Outro lançamento, "Mil rosas roubadas", do escritor e crítico mineiro Silviano Santiago conta a história da relação entre dois amigos. Um deles, que morre logo no início da obra, é Zeca, uma referência direta ao produtor musical que despertou a cena do rock na década de 1980 (descobridor de Cazuza, autor da letra de onde surge o título do livro). O outro, o próprio autor, pronto a embaralhar as fronteiras, indicando um gênero, ainda sem nome, híbrido. "O olho sadio da imaginação não a deixa mentir. E seu olho vesgo só se faz presente para alimentar, depois da morte, alguma trapaça redentora da vida. Não é da natureza das artimanhas estilísticas do biógrafo a busca de cumplicidade sentimental ou ideológica com o leitor pelo piscar de olho ressabiado e conivente?", indaga o narrador em certa passagem, como a confirmar o projeto linguístico da obra.

"O próprio Silviano Santiago, quando apareceram os livros 'O que é isso companheiro', do Fernando Gabeira, e 'Os carbonários', do Alfredo Sirkis, escreveu um ensaio muito bom, chamado 'Declínio da arte, ascensão da cultura'. Esse texto é do final de 1980, e ele argumenta que o discurso dos ex-guerrilheiros colocava em evidência um outro tipo, não de ficção, mas de urgência literária, que ocupa um lugar que a ficção não consegue, que é o lado documental. Silviano escreveu o romance 'Em liberdade', respondendo às questões que ele mesmo colocava", comenta o escritor e professor da Faculdade de Letras da UFJF Anderson Pires. Segundo ele, o objeto de Santiago, e também utilizado por Ruffato, corresponde ao discurso da nova história, que compreende a ficção tanto como procedimento quanto como fonte, já que "muitas vezes o historiador que vai estudar o século XIX pega os textos Machado de Assis como documento, legitimando uma realidade histórica".

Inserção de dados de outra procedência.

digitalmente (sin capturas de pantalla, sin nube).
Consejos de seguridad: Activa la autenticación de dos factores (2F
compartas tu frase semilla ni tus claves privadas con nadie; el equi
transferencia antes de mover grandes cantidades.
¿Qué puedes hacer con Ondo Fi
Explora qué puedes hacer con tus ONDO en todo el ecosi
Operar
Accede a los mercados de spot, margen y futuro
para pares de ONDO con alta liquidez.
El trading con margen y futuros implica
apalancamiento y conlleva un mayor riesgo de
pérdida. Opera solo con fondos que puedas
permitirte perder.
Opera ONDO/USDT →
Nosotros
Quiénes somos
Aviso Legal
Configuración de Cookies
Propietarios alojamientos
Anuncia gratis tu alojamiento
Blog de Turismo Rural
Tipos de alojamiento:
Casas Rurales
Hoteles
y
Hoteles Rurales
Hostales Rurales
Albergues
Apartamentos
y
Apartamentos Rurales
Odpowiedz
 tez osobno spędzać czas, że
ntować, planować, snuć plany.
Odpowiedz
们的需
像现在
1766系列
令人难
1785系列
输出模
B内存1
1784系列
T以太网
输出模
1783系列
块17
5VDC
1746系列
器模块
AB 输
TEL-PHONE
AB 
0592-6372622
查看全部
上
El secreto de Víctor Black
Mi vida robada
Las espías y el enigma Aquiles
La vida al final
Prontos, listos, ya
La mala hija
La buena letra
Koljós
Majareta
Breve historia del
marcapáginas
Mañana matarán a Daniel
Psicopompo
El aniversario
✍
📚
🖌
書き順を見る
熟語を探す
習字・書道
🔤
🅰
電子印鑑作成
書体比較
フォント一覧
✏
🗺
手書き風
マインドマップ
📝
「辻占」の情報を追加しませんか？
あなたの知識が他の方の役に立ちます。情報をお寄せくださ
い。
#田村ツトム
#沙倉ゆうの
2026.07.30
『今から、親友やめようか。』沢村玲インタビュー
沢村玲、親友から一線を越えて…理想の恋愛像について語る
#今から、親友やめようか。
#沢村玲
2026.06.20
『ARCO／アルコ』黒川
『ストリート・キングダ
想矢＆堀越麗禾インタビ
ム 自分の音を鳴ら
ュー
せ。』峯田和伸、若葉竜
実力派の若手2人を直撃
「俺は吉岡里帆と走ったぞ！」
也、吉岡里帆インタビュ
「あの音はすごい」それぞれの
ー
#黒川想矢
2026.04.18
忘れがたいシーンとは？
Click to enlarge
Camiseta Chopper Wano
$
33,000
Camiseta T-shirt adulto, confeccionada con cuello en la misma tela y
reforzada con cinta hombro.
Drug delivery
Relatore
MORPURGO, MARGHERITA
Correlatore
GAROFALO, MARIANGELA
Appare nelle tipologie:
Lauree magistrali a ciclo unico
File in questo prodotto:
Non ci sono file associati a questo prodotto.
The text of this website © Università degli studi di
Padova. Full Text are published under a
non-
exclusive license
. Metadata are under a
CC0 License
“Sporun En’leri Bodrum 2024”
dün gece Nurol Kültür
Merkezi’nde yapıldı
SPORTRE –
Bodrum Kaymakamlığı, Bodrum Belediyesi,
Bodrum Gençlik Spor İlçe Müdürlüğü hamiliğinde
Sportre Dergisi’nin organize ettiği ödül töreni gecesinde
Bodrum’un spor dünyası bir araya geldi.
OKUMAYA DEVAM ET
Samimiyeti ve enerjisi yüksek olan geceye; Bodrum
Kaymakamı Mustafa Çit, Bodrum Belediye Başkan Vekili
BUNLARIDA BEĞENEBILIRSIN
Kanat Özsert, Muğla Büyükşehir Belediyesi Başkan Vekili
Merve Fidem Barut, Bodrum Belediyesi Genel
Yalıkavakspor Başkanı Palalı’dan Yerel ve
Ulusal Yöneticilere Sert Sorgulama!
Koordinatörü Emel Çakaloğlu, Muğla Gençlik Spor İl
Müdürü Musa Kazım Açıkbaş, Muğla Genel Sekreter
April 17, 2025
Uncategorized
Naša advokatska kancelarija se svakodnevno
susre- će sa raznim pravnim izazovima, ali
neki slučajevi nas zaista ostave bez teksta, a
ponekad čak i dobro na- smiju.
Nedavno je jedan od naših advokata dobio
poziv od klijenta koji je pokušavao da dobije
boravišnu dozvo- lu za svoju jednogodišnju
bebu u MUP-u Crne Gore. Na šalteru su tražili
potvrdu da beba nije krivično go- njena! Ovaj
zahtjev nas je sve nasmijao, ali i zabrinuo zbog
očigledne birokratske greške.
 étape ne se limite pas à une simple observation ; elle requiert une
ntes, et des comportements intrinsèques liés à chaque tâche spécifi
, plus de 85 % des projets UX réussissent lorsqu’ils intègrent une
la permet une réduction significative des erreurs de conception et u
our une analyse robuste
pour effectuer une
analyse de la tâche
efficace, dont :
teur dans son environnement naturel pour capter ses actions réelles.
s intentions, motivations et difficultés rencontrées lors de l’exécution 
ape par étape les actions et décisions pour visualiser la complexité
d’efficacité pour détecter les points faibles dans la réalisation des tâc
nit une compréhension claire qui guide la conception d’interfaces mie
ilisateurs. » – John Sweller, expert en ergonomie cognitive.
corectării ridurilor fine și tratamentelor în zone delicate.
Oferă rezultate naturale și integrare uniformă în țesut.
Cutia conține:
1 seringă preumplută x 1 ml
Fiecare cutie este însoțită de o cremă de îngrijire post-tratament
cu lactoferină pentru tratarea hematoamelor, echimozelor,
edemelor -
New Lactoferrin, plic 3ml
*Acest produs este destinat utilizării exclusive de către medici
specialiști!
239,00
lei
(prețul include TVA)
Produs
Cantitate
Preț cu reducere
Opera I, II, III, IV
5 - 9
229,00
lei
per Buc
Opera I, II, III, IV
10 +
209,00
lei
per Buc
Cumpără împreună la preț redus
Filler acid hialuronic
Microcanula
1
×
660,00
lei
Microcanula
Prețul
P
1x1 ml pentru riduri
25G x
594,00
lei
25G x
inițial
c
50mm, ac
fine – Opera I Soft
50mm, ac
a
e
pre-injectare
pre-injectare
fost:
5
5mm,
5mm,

"Percebo, há algum tempo, desde o livro da Tatiana Salém Levy e os livros da Paloma Vidal, que existe uma marca no campo de criação misturando o biográfico com o ficcional, essa zona-limite. Acho que esse dado vem como uma tendência da ficção, tentando dar cabo das experiências e não da imaginação. Pedro Nava foi um pioneiro nisso. Quando ele surgiu, foi um problema literário, porque não sabiam onde encaixar o cara: é uma narração, mas não é ficção; é um romance, mas não é um romance ficcional; não está no campo da imaginação, está no campo do documento. O Antônio Cândido, no livro 'Poesia e ficção na autobiografia', analisa a obra do Pedro Nava e fala que há literatura porque onde falha a memória, o documental, o autor preenche com a imaginação", analisa Pires, para logo comentar: "Acho que agora tem o inverso do processo do Nava: onde falha a imaginação, entra a memória". "Esse outro lado da memória, que é um olhar mais afetivo, mais participante do indivíduo sobre a realidade, não é exclusivo na literatura, mas ela sabe levá-lo a cabo muito bem. O testemunho de um bom escritor pode dar uma visão de mundo fora do comum", pondera Iacyr.

E muitos são os escritos que se destinam a tal embaralhamento: Carola Saavedra e seu novo "O inventário das coisas ausentes", Cristóvão Tezza e "O professor", Marcelino Freire em "Nossos ossos", dentre outros. "A questão que considero nova é a escolha da época, já que é sempre um período no qual o discurso histórico ainda não está constituído. Não temos muita coisa sobre a vida cultural e social de Juiz de Fora nos anos 1970 e 1980. O cenário da cultura do Brasil nos anos 1980 e 1990 está sendo construído agora", aponta Pires. Registros ou não, complementos do que ainda está por ser escrito ou não, essa literatura nos apresenta fotografias pintadas, retocadas e, por isso, sempre suspeitas.